Edito nel 2015, ha vinto molti premi e riconoscimenti letterari, a testimonianza della bravura di questa scrittrice – che ammetto non conoscevo – e sarà presto sul grande schermo, in un film diretto da Katel Quillévéré (pane per la mia rubrica “Film da libri”).

Di cosa parla? Di un trapianto di cuore. Simon, un giovane ragazzo vittima di un incidente stradale, è il donatore e dall’altra parte c’è il ricevente. Una persona in attesa di poter vivere grazie alla morte di un’altra. Quello della donazione degli organi è un tema molto delicato, che mi fa sempre molto riflettere. È un atto di altruismo e generosità senza limiti, raccontato qui magistralmente dalla penna di questa scrittrice francese così diretta. Un libro commovente, su cui versare qualche lacrima, che racconta le 24 ore che passano dalla morte alla vita.
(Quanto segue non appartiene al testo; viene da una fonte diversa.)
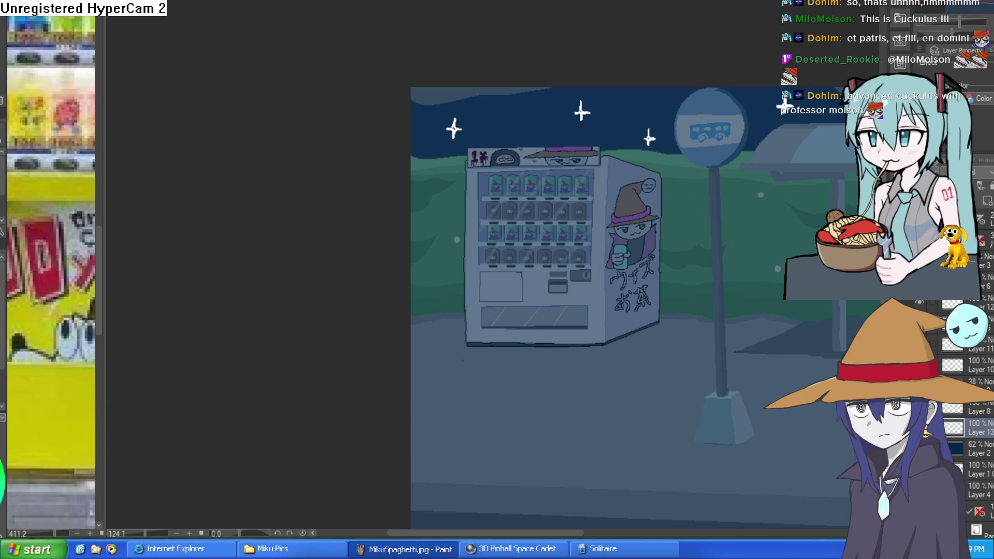
On the night tint Layer 2, lasso around the vending machine's drink display window
drag(663, 319, 624, 407)
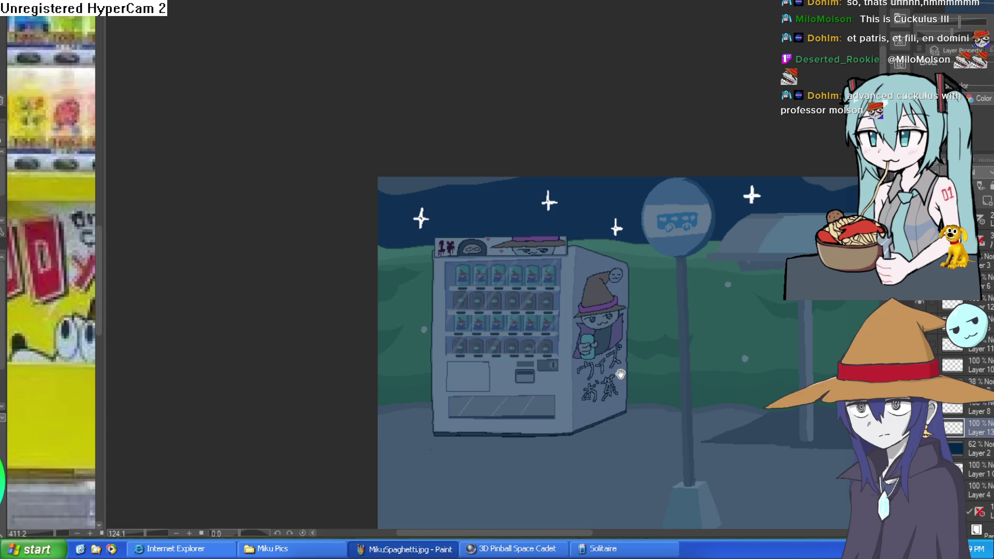
mouse_move(621, 374)
mouse_down()
mouse_move(616, 297)
mouse_move(588, 224)
mouse_move(609, 225)
mouse_move(606, 208)
mouse_move(585, 218)
mouse_up()
scroll(588, 224, down, 1)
Dare senza ricevere nulla in cambio: quanti di noi sarebbero disposti a tanto? È un tema davvero delicato, che De Keragal ha affrontato meravigliosamente in queste pagine, descrivendo quello che non é un semplice intervento chirurgico su un corpo che non connette più, ma un gesto che riconnette il singolo alla comunità.

E in queste 24 ore si intrecciano più vite, più storie, come quella tra Sean e Marianne, due genitori che hanno perso un figlio e che vedono le loro esistenze stravolgersi in pochi minuti, che sono loro a dover prendere una decisione tanto importante, che sono loro a dover scegliere. In questo breve passo si coglie tutta la bellezza della narrazione della De Keragal, fatta di frasi interminabili, con pochissimi punti, che trascinano con sé ogni pensiero come un’onda che parte dal centro del mare e cresce, cresce, cresce prima di infrangersi sulla battigia.

Il romanzo, edito da Feltrinelli, è stato tradotto da Maria Baiocchi e Alessia Piovanello. A loro, anche, va il merito di aver trasferito nella nostra lingua il senso di tutta la storia.